◆ **Required task**
Rewrite everything from the line containing "Document page, 2400x1350 pixels." down to the end of the lines, changing "bounding box" to "enclosing box" and keeping the rest the same.

◆ **Material to process**
....

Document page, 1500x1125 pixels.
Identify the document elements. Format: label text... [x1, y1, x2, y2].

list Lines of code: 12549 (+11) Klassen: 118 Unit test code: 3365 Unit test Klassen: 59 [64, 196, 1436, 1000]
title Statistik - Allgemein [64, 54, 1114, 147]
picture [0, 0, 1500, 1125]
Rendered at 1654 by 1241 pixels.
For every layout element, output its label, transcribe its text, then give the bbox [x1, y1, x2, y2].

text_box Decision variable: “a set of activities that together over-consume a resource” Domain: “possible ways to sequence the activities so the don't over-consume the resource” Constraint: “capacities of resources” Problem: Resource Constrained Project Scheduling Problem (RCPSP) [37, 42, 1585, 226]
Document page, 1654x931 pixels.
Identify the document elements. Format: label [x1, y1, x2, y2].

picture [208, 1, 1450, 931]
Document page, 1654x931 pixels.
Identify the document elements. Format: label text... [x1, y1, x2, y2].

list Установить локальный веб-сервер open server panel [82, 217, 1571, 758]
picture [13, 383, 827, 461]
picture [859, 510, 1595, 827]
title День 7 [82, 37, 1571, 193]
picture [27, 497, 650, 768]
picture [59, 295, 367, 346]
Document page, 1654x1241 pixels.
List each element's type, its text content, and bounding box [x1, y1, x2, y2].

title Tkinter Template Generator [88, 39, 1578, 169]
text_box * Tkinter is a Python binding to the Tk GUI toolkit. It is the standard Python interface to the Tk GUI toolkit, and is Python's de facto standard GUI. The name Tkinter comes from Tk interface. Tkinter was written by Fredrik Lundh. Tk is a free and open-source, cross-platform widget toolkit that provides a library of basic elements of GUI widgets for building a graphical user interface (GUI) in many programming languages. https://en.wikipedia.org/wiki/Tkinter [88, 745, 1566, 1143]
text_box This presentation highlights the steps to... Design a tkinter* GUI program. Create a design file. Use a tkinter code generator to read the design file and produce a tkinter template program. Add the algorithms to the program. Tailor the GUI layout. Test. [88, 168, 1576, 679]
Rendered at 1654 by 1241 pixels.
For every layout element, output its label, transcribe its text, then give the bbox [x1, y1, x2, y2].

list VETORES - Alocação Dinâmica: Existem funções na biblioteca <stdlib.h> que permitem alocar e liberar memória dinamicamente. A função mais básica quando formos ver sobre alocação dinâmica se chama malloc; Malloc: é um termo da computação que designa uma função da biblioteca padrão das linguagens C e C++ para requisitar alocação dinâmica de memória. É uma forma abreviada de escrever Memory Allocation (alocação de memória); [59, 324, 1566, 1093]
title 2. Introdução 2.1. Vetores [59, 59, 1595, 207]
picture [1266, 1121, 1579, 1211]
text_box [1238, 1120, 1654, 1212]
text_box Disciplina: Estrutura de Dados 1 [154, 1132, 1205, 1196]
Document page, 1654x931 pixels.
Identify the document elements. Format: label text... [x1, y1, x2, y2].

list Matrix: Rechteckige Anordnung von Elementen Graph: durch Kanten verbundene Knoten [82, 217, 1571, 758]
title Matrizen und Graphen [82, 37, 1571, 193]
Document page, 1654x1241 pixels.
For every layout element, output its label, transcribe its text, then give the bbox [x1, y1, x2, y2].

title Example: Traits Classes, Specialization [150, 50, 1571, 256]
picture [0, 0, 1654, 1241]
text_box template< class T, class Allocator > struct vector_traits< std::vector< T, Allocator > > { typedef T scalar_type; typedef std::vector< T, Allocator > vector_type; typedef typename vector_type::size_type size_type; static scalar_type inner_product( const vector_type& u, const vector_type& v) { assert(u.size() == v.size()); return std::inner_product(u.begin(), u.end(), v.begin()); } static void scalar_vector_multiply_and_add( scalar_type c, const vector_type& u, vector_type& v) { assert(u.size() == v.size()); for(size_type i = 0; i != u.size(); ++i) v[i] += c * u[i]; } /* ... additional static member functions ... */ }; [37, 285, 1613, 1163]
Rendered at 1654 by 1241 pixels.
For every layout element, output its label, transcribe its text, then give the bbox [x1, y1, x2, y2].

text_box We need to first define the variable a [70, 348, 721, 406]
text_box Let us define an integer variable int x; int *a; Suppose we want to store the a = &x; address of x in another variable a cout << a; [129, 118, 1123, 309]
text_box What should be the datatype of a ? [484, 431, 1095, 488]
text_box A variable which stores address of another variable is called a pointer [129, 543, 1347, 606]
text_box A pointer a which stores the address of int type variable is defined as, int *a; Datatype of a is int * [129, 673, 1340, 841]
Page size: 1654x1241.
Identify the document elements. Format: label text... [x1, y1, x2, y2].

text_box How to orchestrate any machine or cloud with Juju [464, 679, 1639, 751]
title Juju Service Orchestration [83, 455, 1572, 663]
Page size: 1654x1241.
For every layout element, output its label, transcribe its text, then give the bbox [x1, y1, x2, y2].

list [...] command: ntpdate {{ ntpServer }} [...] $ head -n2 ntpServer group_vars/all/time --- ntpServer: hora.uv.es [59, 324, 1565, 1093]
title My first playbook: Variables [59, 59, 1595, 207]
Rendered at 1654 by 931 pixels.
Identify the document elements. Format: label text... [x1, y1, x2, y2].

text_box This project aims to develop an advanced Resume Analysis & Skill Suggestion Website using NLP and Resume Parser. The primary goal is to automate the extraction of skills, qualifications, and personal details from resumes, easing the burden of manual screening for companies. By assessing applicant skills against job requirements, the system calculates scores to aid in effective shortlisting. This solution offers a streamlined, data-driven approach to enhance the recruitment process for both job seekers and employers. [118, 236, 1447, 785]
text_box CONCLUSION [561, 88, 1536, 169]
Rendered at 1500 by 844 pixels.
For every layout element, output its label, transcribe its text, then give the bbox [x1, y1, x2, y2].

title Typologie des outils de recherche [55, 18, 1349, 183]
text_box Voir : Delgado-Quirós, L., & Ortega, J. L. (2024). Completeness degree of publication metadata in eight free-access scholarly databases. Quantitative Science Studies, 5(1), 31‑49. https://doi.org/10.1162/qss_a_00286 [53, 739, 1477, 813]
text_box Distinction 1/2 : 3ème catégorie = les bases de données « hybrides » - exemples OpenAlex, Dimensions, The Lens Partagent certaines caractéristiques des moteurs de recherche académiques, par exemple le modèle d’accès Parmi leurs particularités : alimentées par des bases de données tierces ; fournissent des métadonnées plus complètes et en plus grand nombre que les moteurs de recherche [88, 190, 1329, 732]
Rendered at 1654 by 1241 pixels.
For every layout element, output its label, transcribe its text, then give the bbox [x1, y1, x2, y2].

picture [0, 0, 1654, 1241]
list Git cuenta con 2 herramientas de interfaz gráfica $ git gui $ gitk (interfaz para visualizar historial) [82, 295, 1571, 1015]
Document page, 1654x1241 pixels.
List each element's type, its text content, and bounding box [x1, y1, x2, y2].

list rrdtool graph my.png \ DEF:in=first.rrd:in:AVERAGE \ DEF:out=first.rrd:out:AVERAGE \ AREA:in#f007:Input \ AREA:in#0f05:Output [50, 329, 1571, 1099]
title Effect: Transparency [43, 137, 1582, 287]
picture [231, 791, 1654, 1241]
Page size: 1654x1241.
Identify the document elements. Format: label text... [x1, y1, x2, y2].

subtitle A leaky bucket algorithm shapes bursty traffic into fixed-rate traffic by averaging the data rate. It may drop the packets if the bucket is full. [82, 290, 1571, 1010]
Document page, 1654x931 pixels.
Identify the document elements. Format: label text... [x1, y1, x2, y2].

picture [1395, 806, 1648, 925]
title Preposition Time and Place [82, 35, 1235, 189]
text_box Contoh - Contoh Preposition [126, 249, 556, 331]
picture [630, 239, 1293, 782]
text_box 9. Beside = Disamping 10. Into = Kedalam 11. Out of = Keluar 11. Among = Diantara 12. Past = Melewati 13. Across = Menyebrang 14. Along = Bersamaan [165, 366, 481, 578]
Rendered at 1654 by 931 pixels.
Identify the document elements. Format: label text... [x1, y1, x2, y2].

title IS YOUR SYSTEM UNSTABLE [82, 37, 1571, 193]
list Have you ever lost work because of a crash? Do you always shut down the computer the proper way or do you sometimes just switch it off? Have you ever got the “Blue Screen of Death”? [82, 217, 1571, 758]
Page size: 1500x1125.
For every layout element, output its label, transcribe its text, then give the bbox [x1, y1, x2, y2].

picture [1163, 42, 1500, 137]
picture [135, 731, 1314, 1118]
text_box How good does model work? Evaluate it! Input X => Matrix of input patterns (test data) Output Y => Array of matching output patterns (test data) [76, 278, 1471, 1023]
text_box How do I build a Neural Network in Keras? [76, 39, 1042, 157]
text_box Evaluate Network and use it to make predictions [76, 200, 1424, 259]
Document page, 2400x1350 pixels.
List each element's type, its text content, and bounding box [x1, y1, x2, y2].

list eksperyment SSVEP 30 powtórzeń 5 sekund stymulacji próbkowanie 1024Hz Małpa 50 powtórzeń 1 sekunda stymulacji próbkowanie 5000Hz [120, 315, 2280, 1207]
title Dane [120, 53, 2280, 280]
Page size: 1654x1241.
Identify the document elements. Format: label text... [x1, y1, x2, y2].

....

◆ **Response below**
Document page, 2400x1350 pixels.
List each element's type, its text content, and enclosing box [x1, y1, x2, y2].

list eksperyment SSVEP 30 powtórzeń 5 sekund stymulacji próbkowanie 1024Hz Małpa 50 powtórzeń 1 sekunda stymulacji próbkowanie 5000Hz [120, 315, 2280, 1207]
title Dane [120, 53, 2280, 280]
Page size: 1654x1241.
Identify the document elements. Format: label text... [x1, y1, x2, y2].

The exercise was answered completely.